Importantly, improving the understanding of the value of strong governance and compliance across the company is an area of focus, to bring corporate governance to life in a meaningful way.

It is easy to say that governance in the banking industry is made more challenging because of a complex and demanding regulatory framework, but there are many regulated industries operating within similar contexts. Perhaps what stands the banking industry apart is the public image of the system and perspectives about shortcomings in corporate governance.

In addition to ensuring a stable financial system through prudential regulation, the conduct of firms in financial services is under increased scrutiny. The Banking Reform Act 2013 introduced a new regulatory framework for individuals, including the Senior Managers Regime (SMR), to ensure that senior managers are held accountable for misconduct within their areas of prescribed responsibility. Alongside this, there are the new Certification Regime and Conduct Rules, which set standards of conduct for individuals at all levels in the banking industry.

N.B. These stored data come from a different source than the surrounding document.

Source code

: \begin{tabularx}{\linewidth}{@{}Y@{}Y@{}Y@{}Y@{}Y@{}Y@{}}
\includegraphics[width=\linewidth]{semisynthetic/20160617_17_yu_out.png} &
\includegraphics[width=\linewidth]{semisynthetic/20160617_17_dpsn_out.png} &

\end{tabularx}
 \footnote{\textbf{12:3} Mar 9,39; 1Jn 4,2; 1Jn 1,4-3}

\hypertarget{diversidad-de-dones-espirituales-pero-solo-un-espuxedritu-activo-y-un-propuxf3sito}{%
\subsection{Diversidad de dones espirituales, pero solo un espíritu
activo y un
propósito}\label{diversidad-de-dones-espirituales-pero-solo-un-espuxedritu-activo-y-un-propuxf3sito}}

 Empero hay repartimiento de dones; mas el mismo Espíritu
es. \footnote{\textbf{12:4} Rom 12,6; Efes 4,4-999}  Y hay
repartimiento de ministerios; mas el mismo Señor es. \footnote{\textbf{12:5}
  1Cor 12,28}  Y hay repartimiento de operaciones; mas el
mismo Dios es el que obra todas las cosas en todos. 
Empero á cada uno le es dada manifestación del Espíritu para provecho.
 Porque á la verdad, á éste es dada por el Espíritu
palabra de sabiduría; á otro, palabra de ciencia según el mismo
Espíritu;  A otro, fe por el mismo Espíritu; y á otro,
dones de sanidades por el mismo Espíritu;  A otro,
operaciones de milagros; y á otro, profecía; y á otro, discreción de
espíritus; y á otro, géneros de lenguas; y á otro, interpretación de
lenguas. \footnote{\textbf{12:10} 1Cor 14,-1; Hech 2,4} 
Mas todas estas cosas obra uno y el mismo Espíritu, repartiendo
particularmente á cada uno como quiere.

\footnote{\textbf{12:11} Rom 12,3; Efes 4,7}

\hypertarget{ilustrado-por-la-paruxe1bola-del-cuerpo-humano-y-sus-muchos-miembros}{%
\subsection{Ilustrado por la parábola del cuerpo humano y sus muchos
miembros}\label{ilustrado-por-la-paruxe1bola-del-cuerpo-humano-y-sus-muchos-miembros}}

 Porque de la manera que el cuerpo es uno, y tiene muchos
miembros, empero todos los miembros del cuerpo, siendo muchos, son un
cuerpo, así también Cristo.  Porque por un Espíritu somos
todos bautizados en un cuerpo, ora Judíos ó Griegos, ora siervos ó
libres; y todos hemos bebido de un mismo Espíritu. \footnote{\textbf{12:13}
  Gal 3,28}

The implementation of the SMR has meant our governance frameworks have had to evolve to ensure they are structured to support senior managers to discharge their responsibilities and can evidence they are doing so. This extends to those roles on the board classed as senior management.

Another area of increased scrutiny in the banking industry has been executive remuneration and the notion of reward for failure. This has driven wider recognition of the relationship between remuneration, market integrity and ensuring incentives do not encourage excessive risk-taking or misconduct. The FCA Remuneration Code sets standards to ensure that remuneration policies and practices for firms in the banking industry promote sound and effective risk management. This adds complexity to our remuneration governance framework and the work of our remuneration committee.

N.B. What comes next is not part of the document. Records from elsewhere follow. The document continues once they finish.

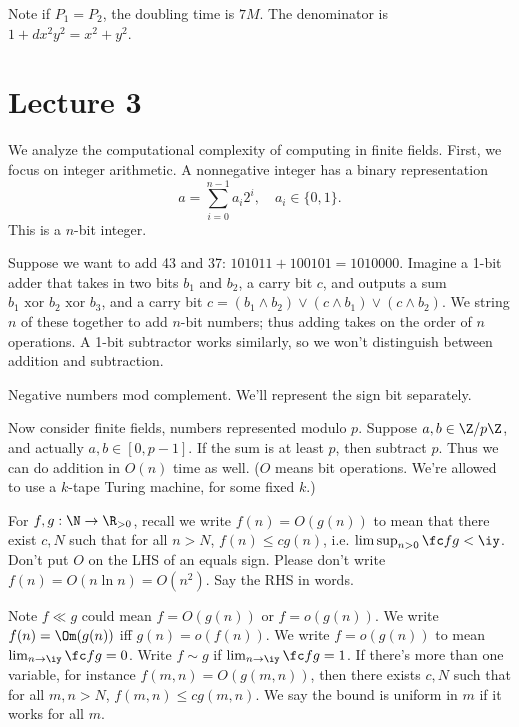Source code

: Note if $P_1=P_2$, the doubling time is $7M$. The denominator is $1+dx^2y^2=x^2+y^2$. %

\section{Lecture 3}
We analyze the computational complexity of computing in finite fields.
First, we focus on integer arithmetic.
A nonnegative integer has a binary representation
\[
a=\sum_{i=0}^{n-1} a_i2^i,\quad a_i\in \{0,1\}.
\]
This is a $n$-bit integer.

Suppose we want to add 43 and 37: $101011+100101=1010000$. Imagine a 1-bit adder that takes in two bits $b_1$ and $b_2$, a carry bit $c$, and outputs a sum $b_1\text{ xor }b_2\text{ xor }b_3$, and a carry bit $c=(b_1\wedge b_2)\vee (c\wedge b_1)\vee (c\wedge b_2)$. We string $n$ of these together to add $n$-bit numbers; thus adding takes on the order of $n$ operations. A 1-bit subtractor works similarly, so we won't distinguish between addition and subtraction.

Negative numbers mod complement. We'll represent the sign bit separately.

Now consider finite fields, numbers represented modulo $p$. Suppose $a,b\in \Z/p\Z$, and actually $a,b\in [0,p-1]$. If the sum is at least $p$, then subtract $p$. Thus we can do addition in $O(n)$ time as well. ($O$ means bit operations. We're allowed to use a $k$-tape Turing machine, for some fixed $k$.)

For $f,g:\N\to \R_{>0}$, recall we write $f(n)=O(g(n))$ to mean that there exist $c,N$ such that for all $n>N$, $f(n)\le cg(n)$, i.e. $\limsup_{n>0}\fc fg<\iy$.
Don't put $O$ on the LHS of an equals sign. Please don't write $f(n)=O(n\ln n)=O(n^2)$. Say the RHS in words.

Note $f\ll g$ could mean $f=O(g(n))$ or $f=o(g(n))$. We write $f(n)=\Om(g(n))$ iff $g(n)=o(f(n))$. We write $f=o(g(n))$ to mean $\lim_{n\to \iy}\fc fg =0$. Write $f\sim g$ if $\lim_{n\to \iy}\fc fg=1$. 
If there's more than one variable, for instance $f(m,n)=O(g(m,n))$, then there exists $c,N$ such that for all $m,n>N$, $f(m,n)\le cg(m,n)$. %
We say the bound is uniform in $m$ if it works for all $m$.

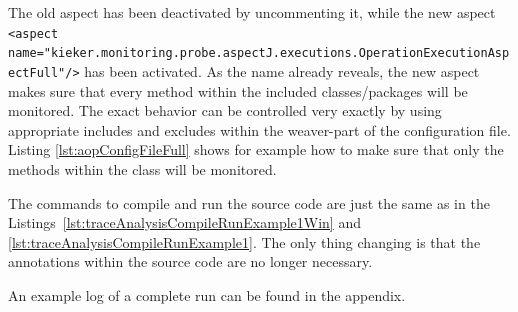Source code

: \setXMLListing


\noindent The old aspect has been deactivated by uncommenting it, while the new aspect \lstinline$<aspect name="kieker.monitoring.probe.aspectJ.executions.OperationExecutionAspectFull"/>$ has been activated. As the name already reveals, the new aspect makes sure that every method within the included classes/packages will be monitored. The exact behavior can be controlled very exactly by using appropriate includes and excludes within the weaver-part of the configuration file. Listing \ref{lst:aopConfigFileFull} shows for example how to make sure that only the methods within the class  will be monitored.

The commands to compile and run the source code are just the same as in the Listings~\ref{lst:traceAnalysisCompileRunExample1Win} and \ref{lst:traceAnalysisCompileRunExample1}. The only thing changing is that the annotations within the source code are no longer necessary.

An example log of a complete run can be found in the appendix.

What does the future hold for the company secretarial profession and governance?

Our profession is operating in the context of significant corporate governance reform, political turmoil and uncertainty in the economic environment. Undoubtedly this is a year in which there will be a strong focus on governance, corporate culture and how employee, customer and wider stakeholder voices can shape governance practices.

It is relentless change and it will be challenging for company secretaries to keep on top of it all, but it is at times like these that our role as the advisor, guide and guardian becomes even more important. More broadly, change brings opportunities to look for ways to do things differently and company secretaries can step up, be confident and have their voices heard.

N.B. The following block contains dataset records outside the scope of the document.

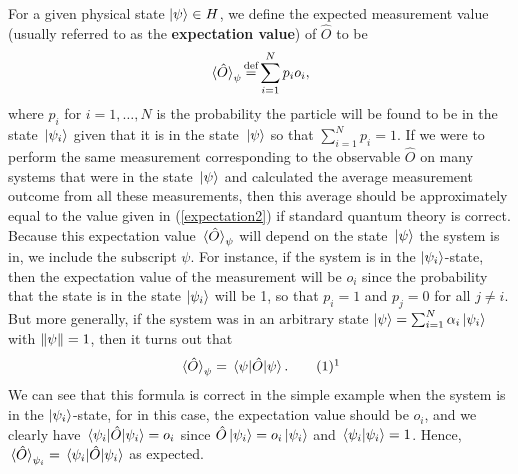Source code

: For a given physical state $\ket{\psi}\in H$, we define the expected measurement value (usually referred to as the \textbf{expectation value}) of $\hat{O}$ to be 
\begin{equation}\label{expectation2}
\ev*{\hat{O}}_\psi\myeq\sum_{i=1}^N p_io_i,
\end{equation}
where %
%
$p_i$  %
%
for $i=1,\ldots, N$ is the probability the particle will be found to be in the state $\ket*{\psi_i}$ given that it is in the state $\ket*{\psi}$ so that  $\sum_{i=1}^N p_i=1$. If we were to perform the same measurement corresponding to the observable $\hat{O}$ on many systems that were in the state $\ket*{\psi}$ and calculated the average measurement outcome from all these measurements, then this average should be approximately equal to the value given in (\ref{expectation2}) if  standard quantum theory is correct. Because this expectation value $\ev*{\hat{O}}_\psi$ will depend on the state $\ket*{\psi}$ the system is in, we include the subscript $\psi$. For instance, if the system is in the $\ket{\psi_i}$-state, then the expectation value of the measurement will be $o_i$ since the probability that the state is in the state $\ket{\psi_i}$ will be 1, so that $p_i=1$ and $p_j=0$ for all $j\neq i$. But more generally, if the system was in an arbitrary state $\ket{\psi}=\sum_{i=1}^N \alpha_i\ket{\psi_i}$ with $\norm{\psi}=1$, then it turns out that 
\begin{equation}\refstepcounter{equation}\label{evev}\ev*{\hat{O}}_\psi=\ev*{\hat{O}}{\psi}.\tag{\theequation}\protect\footnotemark
\end{equation}We can see that this formula is correct in the simple example when the system is in the $\ket{\psi_i}$-state, for in this case, the expectation value should be $o_i$, and we clearly have $\ev*{\hat{O}}{\psi_i}=o_i$ since $\hat{O}\ket{\psi_i}=o_i\ket{\psi_i}$ and $\ip*{\psi_i}=1$. Hence, $\ev*{\hat{O}}_{\psi_i}=\ev*{\hat{O}}{\psi_i}$ as expected.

“Change brings opportunities to look for ways to do things differently and company secretaries can step up, be confident and have their voices heard”

The current ‘comply or explain’ approach has set good practice and strengthened decision-making and accountability. However, particularly since the financial crisis, there has been a shift in the emphasis of governance to a much wider set of objectives and expectations, driven by public concern about the way companies are governed, and the need to prevent and sanction poor business conduct.

The action taken by the FRC in recent years – such as the introduction of long-term viability statements, improved risk reporting and greater focus on boardroom diversity – has helped move the current system on, but the purpose of corporate governance has changed, with greater emphasis now on the role of the framework in engendering trust and benefiting a wider stakeholder group.

There are many strengths to the current framework, but we cannot overlook that it has not substantially changed over the past 25 years, while the environment in which businesses now operate, and expectations about good governance, fundamentally have. The FRC’s public consultation later this year on the current UK Corporate Governance Code should be an opportunity to build on the strengths of the current framework, while also addressing how governance, good board behaviour and stewardship can earn back stakeholder trust and confidence.